Topical and systemic properties of macrolides
Glucocorticosteroids are effective immunosuppressants consequent on
binding the glucocorticoid receptor; the resultant complex acts as a transcription
factor which blocks expression of genes for pro-inflammatory cytokines.
Unfortunately, the same complex also blocks collagen gene expression and
as a result prolonged topical treatment may inhibit synthesis of dermal
collagen leading to skin atrophy. In contrast, macrolides do not inhibit
collagen synthesis and clinical trials indicate that they do not cause
skin atrophy when applied topically [23, 24].
Despite its similar mechanism of action, pimecrolimus appears to differ
from cyclosporin and tacrolimus in its immune specificity. Data from animal
studies indicate that although it is highly effective in models of skin
inflammation, pimecrolimus has relatively low activity in models of immunosuppression
[25]. Although topical tacrolimus and pimecrolimus improve both atopic
and allergic contact dermatitis, they are only effective in psoriasis
when applied under occlusion or when administered systemically [25]. The
relative "skin specificity" of pimecrolimus may prove advantageous as
the systemic immunosuppressant side-effects of cyclosporin and tacrolimus
are of concern.
As sirolimus has different mechanisms of action and side-effects from
cyclosporin and the other macrolides, it appears to work synergistically
with them.

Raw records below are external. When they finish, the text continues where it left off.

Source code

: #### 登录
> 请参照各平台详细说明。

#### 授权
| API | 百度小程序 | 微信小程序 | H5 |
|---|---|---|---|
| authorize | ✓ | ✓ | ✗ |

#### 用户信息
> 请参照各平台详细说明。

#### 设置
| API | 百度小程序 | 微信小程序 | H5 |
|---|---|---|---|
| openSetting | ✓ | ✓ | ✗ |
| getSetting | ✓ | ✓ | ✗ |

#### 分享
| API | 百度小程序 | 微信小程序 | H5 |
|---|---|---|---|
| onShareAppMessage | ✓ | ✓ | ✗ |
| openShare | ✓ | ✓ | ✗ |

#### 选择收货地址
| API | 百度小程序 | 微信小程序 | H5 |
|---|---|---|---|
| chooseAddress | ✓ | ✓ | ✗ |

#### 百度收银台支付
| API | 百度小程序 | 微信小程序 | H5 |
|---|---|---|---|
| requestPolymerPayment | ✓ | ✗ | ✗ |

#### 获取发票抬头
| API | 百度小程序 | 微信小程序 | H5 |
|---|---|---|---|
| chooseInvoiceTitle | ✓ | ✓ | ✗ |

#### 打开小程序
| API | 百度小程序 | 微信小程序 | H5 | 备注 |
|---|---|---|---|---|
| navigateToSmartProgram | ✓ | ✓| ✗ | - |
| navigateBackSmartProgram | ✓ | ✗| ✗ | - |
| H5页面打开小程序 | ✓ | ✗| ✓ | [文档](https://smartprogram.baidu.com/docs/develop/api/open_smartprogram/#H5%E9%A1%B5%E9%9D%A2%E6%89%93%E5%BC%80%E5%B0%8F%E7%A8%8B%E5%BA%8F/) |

A combination of systemic low dose cyclosporin and sirolimus
has fewer side-effects than either drug but efficacy equivalent to high
dose cyclosporin in preventing transplant rejection and treatment of psoriasis
[4, 26]. The discovery of the anti-angiogenic and anti-tumour action of
sirolimus is an important development. Where patients have already received
potentially tumourigenic therapies such as psoralen plus ultra-violet
A photochemotherapy (PUVA) and therefore have limited treatment options
available, sirolimus may yet provide a role as it has potential antitumour
effects. The dunaimycins and everolimus, which also exert their immunosuppressant
effects by inhibiting TOR, have yet to be evaluated for their use in dermatology.
Macrolides: new drugs for the millennium?
An understanding of the mechanisms of action of macrolide immunosuppressants
and related drugs has helped identify key processes involved in cellular
signalling and has given us insight into disease processes. New, potential
immunosuppressant drugs have been identified by harnessing this knowledge
[27]. Macrolides with similar mechanisms of action have been demonstrated
to have different immune specificities, and justifies a search for novel
compounds in this class. The future therapy for inflammatory dermatoses
appears to be in these immune-specific drugs as replacements for glucocorticosteroids.